PROBLEM TO SOLVE →
List all the lines in these records that hold "Pasulu".

DATASET EXCERPTS →
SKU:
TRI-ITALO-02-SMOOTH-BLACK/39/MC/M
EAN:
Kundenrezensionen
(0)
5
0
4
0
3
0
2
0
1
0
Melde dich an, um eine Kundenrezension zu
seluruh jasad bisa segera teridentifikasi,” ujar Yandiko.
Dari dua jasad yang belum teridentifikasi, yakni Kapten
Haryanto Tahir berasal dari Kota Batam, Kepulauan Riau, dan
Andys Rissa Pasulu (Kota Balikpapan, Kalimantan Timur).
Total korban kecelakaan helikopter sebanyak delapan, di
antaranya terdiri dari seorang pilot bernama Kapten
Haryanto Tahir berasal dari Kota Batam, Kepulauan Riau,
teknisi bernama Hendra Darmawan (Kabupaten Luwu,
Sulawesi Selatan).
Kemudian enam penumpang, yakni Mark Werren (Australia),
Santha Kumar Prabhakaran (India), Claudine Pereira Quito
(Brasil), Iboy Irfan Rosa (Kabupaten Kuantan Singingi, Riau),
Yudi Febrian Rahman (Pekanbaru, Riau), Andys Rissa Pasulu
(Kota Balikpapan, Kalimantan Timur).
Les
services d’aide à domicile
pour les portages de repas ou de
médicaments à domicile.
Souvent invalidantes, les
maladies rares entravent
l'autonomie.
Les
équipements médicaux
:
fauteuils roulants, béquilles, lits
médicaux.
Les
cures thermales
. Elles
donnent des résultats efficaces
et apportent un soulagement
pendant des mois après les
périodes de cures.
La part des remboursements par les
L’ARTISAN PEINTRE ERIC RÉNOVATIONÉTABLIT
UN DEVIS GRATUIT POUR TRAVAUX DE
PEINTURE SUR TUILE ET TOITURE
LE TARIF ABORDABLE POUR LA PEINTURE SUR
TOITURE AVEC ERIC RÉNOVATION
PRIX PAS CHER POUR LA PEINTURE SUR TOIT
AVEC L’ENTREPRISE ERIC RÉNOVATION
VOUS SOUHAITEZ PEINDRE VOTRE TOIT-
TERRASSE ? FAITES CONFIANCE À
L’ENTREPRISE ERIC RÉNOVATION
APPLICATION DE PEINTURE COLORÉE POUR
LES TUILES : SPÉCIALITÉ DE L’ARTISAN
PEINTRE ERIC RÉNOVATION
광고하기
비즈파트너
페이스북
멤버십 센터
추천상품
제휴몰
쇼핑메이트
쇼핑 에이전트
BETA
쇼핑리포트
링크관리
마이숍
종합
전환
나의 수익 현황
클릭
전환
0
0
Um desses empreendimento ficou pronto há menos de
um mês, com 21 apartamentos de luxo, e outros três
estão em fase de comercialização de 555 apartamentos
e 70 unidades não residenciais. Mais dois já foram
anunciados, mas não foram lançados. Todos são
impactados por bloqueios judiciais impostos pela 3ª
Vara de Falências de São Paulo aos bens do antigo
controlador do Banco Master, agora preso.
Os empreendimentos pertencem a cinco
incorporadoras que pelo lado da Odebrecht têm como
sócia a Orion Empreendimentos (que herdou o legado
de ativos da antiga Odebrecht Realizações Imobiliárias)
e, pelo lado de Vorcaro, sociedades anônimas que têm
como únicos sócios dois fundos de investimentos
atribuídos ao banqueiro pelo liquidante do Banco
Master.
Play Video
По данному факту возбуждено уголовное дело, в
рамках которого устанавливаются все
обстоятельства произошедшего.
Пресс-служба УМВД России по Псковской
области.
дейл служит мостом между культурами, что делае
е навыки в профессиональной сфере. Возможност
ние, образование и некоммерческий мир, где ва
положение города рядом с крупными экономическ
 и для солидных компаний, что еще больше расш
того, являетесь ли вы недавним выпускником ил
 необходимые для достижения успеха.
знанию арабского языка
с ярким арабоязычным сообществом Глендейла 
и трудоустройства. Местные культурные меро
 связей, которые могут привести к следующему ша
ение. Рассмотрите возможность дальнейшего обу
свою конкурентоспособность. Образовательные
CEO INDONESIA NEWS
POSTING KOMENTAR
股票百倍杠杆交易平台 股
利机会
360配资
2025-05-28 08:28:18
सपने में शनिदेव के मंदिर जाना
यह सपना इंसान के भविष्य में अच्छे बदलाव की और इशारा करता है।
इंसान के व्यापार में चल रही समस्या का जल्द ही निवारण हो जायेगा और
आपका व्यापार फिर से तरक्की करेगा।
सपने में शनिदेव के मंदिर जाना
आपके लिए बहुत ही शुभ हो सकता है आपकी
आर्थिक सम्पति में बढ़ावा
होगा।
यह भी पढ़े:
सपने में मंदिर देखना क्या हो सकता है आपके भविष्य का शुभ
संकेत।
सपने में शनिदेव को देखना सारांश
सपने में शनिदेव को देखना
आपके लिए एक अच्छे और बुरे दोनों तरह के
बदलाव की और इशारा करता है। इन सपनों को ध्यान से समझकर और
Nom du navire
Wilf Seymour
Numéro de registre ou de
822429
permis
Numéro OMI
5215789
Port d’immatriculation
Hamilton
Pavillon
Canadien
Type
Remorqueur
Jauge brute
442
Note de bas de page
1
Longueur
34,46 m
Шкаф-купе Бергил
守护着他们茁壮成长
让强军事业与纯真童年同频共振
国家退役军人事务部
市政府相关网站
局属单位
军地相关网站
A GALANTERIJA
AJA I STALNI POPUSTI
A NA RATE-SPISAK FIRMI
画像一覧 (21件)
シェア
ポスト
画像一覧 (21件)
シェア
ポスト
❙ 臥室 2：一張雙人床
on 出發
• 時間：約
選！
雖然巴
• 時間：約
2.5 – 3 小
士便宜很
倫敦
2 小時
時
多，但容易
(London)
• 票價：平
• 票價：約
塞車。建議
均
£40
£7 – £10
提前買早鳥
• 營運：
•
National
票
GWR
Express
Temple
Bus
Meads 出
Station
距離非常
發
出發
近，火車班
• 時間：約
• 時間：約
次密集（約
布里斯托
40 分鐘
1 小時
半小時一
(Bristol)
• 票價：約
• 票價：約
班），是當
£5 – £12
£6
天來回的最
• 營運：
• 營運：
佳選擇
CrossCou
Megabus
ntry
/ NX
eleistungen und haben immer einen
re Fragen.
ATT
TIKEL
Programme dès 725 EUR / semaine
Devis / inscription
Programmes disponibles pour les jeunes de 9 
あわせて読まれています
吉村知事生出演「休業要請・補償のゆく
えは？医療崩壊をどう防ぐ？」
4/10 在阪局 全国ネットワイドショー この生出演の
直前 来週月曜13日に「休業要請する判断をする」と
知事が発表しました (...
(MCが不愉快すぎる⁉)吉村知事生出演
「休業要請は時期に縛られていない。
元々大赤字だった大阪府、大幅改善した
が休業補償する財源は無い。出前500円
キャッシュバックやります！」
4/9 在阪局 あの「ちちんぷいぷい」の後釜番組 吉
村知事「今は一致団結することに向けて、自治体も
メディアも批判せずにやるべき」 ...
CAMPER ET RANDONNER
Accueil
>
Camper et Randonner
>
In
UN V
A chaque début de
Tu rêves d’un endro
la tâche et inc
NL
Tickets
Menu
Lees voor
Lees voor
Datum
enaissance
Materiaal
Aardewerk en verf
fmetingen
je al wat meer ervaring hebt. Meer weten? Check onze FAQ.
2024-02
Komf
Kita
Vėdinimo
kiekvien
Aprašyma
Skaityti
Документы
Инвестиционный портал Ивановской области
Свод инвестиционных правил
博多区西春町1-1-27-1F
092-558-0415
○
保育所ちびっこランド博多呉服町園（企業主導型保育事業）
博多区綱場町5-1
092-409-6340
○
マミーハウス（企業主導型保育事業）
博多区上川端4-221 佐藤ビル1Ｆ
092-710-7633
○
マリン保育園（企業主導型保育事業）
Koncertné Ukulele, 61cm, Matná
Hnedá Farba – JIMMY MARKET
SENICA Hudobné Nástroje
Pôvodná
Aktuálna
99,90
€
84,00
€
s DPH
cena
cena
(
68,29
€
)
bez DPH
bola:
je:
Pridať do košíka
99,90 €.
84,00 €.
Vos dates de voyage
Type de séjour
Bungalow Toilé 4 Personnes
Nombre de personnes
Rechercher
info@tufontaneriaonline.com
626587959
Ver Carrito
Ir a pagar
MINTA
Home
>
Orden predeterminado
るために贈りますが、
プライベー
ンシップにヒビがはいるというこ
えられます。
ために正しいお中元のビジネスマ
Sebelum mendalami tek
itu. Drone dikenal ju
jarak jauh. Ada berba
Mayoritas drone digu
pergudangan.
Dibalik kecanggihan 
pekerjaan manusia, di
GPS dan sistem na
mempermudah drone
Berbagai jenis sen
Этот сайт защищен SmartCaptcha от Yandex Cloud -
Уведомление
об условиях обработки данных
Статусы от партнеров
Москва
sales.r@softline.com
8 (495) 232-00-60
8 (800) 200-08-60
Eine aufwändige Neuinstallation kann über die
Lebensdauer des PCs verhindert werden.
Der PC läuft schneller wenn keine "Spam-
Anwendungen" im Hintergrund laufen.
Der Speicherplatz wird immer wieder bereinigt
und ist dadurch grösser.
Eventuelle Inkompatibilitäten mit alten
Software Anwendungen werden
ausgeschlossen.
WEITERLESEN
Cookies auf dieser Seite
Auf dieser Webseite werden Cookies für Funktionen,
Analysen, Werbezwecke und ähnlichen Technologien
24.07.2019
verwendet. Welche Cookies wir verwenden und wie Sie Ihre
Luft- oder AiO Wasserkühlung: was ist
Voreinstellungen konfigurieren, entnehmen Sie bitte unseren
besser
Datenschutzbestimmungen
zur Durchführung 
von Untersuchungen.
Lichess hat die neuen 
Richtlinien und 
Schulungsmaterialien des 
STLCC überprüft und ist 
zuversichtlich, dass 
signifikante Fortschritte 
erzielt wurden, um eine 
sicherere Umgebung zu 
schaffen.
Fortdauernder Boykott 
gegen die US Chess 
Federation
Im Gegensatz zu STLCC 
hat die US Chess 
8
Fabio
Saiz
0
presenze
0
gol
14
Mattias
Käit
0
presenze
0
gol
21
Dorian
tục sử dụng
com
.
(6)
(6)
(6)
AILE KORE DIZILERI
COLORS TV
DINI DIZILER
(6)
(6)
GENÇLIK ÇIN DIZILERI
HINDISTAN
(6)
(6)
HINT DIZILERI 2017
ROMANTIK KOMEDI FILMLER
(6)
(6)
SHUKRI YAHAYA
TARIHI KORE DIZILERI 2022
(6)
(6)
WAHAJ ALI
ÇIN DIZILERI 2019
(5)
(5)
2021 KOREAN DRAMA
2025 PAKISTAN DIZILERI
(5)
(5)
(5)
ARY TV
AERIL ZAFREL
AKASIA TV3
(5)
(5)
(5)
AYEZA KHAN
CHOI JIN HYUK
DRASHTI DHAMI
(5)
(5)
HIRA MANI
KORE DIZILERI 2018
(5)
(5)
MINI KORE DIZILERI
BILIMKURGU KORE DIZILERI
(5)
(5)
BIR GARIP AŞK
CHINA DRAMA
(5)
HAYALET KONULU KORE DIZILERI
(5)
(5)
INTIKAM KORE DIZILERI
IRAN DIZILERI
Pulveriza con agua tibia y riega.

RESULT →
Andys Rissa Pasulu (Kota Balikpapan, Kalimantan Timur).
Yudi Febrian Rahman (Pekanbaru, Riau), Andys Rissa Pasulu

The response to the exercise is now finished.